Give the entries again exactly; drop the pictures.

Dataset content START

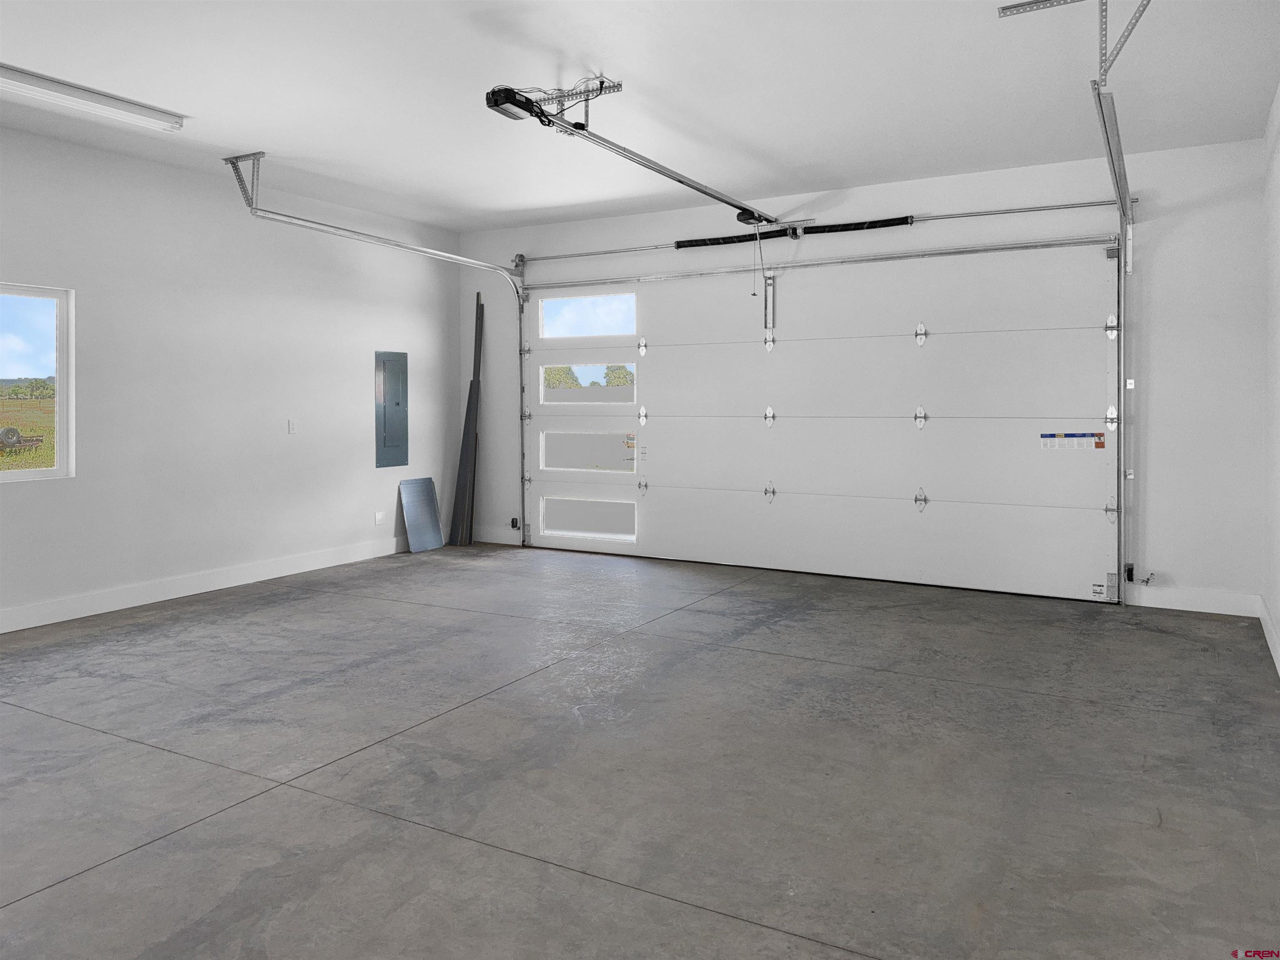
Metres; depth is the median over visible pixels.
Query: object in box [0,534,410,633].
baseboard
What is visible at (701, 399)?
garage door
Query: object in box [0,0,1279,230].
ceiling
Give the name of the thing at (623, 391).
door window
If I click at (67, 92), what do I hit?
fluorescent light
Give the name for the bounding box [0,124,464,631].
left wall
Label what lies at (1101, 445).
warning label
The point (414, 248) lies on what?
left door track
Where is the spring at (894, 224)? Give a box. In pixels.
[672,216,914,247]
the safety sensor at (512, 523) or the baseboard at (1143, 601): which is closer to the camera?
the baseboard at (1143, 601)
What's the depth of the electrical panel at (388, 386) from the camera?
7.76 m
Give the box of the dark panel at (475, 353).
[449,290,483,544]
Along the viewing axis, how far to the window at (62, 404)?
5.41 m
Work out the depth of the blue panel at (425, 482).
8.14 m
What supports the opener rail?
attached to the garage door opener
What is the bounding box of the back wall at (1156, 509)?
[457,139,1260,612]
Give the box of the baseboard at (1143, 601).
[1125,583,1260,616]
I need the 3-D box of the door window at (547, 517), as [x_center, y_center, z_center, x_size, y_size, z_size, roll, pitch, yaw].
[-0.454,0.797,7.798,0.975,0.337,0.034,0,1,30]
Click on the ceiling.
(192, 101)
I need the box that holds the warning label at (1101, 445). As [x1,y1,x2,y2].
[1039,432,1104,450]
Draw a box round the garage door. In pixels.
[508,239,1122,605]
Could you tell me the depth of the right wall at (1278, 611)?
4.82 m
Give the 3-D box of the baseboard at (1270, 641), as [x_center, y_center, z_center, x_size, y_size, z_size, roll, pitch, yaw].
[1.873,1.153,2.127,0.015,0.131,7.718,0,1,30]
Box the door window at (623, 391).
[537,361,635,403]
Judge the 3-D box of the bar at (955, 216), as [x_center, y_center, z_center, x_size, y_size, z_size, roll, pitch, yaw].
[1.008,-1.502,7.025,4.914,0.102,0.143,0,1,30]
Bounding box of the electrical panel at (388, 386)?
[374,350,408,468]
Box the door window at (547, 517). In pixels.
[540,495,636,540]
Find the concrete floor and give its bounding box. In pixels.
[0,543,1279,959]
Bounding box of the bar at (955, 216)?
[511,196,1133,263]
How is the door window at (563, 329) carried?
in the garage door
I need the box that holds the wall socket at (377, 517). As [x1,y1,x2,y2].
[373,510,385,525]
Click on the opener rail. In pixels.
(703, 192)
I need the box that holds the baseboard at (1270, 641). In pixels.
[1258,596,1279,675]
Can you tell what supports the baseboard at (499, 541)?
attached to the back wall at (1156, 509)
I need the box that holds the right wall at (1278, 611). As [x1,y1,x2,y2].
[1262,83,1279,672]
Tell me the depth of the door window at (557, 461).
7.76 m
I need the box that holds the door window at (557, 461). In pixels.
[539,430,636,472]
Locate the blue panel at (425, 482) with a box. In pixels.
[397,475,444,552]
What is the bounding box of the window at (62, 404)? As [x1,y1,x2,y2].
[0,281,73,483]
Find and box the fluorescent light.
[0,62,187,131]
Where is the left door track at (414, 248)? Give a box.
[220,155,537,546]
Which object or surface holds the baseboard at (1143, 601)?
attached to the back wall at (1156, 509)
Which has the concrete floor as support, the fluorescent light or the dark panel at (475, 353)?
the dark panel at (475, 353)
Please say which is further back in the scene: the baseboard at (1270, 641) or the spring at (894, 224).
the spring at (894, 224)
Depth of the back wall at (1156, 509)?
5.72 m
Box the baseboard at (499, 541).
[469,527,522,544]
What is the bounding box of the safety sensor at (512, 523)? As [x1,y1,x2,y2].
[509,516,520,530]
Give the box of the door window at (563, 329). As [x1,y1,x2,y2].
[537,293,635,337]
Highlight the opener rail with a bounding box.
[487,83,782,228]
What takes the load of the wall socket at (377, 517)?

Dataset content END

### Answer to this problem
Metres; depth is the median over visible pixels.
Query: object in box [0,534,410,633].
baseboard
What is visible at (701, 399)?
garage door
Query: object in box [0,0,1279,230].
ceiling
Give the name of the thing at (623, 391).
door window
If I click at (67, 92), what do I hit?
fluorescent light
Give the name for the bounding box [0,124,464,631].
left wall
Label what lies at (1101, 445).
warning label
The point (414, 248) lies on what?
left door track
Where is the spring at (894, 224)? Give a box. In pixels.
[672,216,914,247]
the safety sensor at (512, 523) or the baseboard at (1143, 601): which is closer to the camera?
the baseboard at (1143, 601)
What's the depth of the electrical panel at (388, 386) from the camera?
7.76 m
Give the box of the dark panel at (475, 353).
[449,290,483,544]
Along the viewing axis, how far to the window at (62, 404)?
5.41 m
Work out the depth of the blue panel at (425, 482).
8.14 m
What supports the opener rail?
attached to the garage door opener
What is the bounding box of the back wall at (1156, 509)?
[457,139,1260,612]
Give the box of the baseboard at (1143, 601).
[1125,583,1260,616]
I need the 3-D box of the door window at (547, 517), as [x_center, y_center, z_center, x_size, y_size, z_size, roll, pitch, yaw].
[-0.454,0.797,7.798,0.975,0.337,0.034,0,1,30]
Click on the ceiling.
(192, 101)
I need the box that holds the warning label at (1101, 445). As [x1,y1,x2,y2].
[1039,432,1104,450]
Draw a box round the garage door. In pixels.
[508,239,1122,605]
Could you tell me the depth of the right wall at (1278, 611)?
4.82 m
Give the 3-D box of the baseboard at (1270, 641), as [x_center, y_center, z_center, x_size, y_size, z_size, roll, pitch, yaw].
[1.873,1.153,2.127,0.015,0.131,7.718,0,1,30]
Box the door window at (623, 391).
[537,361,635,403]
Judge the 3-D box of the bar at (955, 216), as [x_center, y_center, z_center, x_size, y_size, z_size, roll, pitch, yaw].
[1.008,-1.502,7.025,4.914,0.102,0.143,0,1,30]
Bounding box of the electrical panel at (388, 386)?
[374,350,408,468]
Box the door window at (547, 517). In pixels.
[540,495,636,540]
Find the concrete floor and give its bounding box. In pixels.
[0,543,1279,959]
Bounding box of the bar at (955, 216)?
[511,196,1133,263]
How is the door window at (563, 329) carried?
in the garage door
I need the box that holds the wall socket at (377, 517). As [x1,y1,x2,y2].
[373,510,385,525]
Click on the opener rail. In pixels.
(703, 192)
I need the box that holds the baseboard at (1270, 641). In pixels.
[1258,596,1279,675]
Can you tell what supports the baseboard at (499, 541)?
attached to the back wall at (1156, 509)
I need the box that holds the right wall at (1278, 611). As [x1,y1,x2,y2].
[1262,83,1279,672]
Tell me the depth of the door window at (557, 461).
7.76 m
I need the box that holds the door window at (557, 461). In pixels.
[539,430,636,472]
Locate the blue panel at (425, 482) with a box. In pixels.
[397,475,444,552]
What is the bounding box of the window at (62, 404)? As [x1,y1,x2,y2].
[0,281,73,483]
Find and box the fluorescent light.
[0,62,187,131]
Where is the left door track at (414, 248)? Give a box.
[220,155,537,546]
Which object or surface holds the baseboard at (1143, 601)?
attached to the back wall at (1156, 509)
Which has the concrete floor as support, the fluorescent light or the dark panel at (475, 353)?
the dark panel at (475, 353)
Please say which is further back in the scene: the baseboard at (1270, 641) or the spring at (894, 224).
the spring at (894, 224)
Depth of the back wall at (1156, 509)?
5.72 m
Box the baseboard at (499, 541).
[469,527,522,544]
What is the bounding box of the safety sensor at (512, 523)? As [x1,y1,x2,y2].
[509,516,520,530]
Give the box of the door window at (563, 329). As [x1,y1,x2,y2].
[537,293,635,337]
Highlight the opener rail with a bounding box.
[487,83,782,228]
What takes the load of the wall socket at (377, 517)?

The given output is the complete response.